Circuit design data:
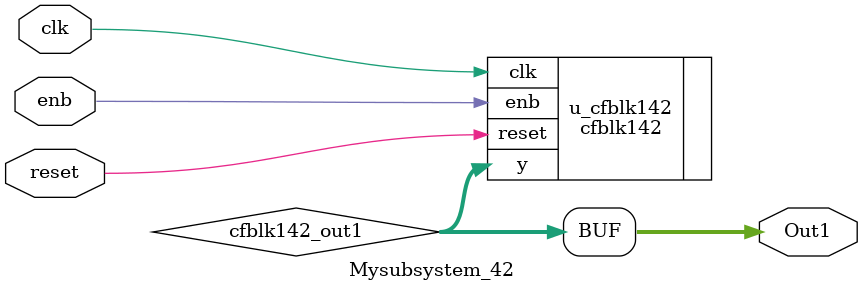
<source format=v>



`timescale 1 ns / 1 ns

module Mysubsystem_42
          (clk,
           reset,
           enb,
           Out1);


  input   clk;
  input   reset;
  input   enb;
  output  [7:0] Out1;  // uint8


  wire [7:0] cfblk142_out1;  // uint8


  cfblk142 u_cfblk142 (.clk(clk),
                       .reset(reset),
                       .enb(enb),
                       .y(cfblk142_out1)  // uint8
                       );

  assign Out1 = cfblk142_out1;

endmodule  // Mysubsystem_42


</source>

_Work to complete_
Beginning with the first line of the entries above, repeat each line word for word until the line with "wire [7:0] cfblk142_out1;" has been given too. Omit the pictures.

_Written answer_
<source format=v>



`timescale 1 ns / 1 ns

module Mysubsystem_42
          (clk,
           reset,
           enb,
           Out1);


  input   clk;
  input   reset;
  input   enb;
  output  [7:0] Out1;  // uint8


  wire [7:0] cfblk142_out1;  // uint8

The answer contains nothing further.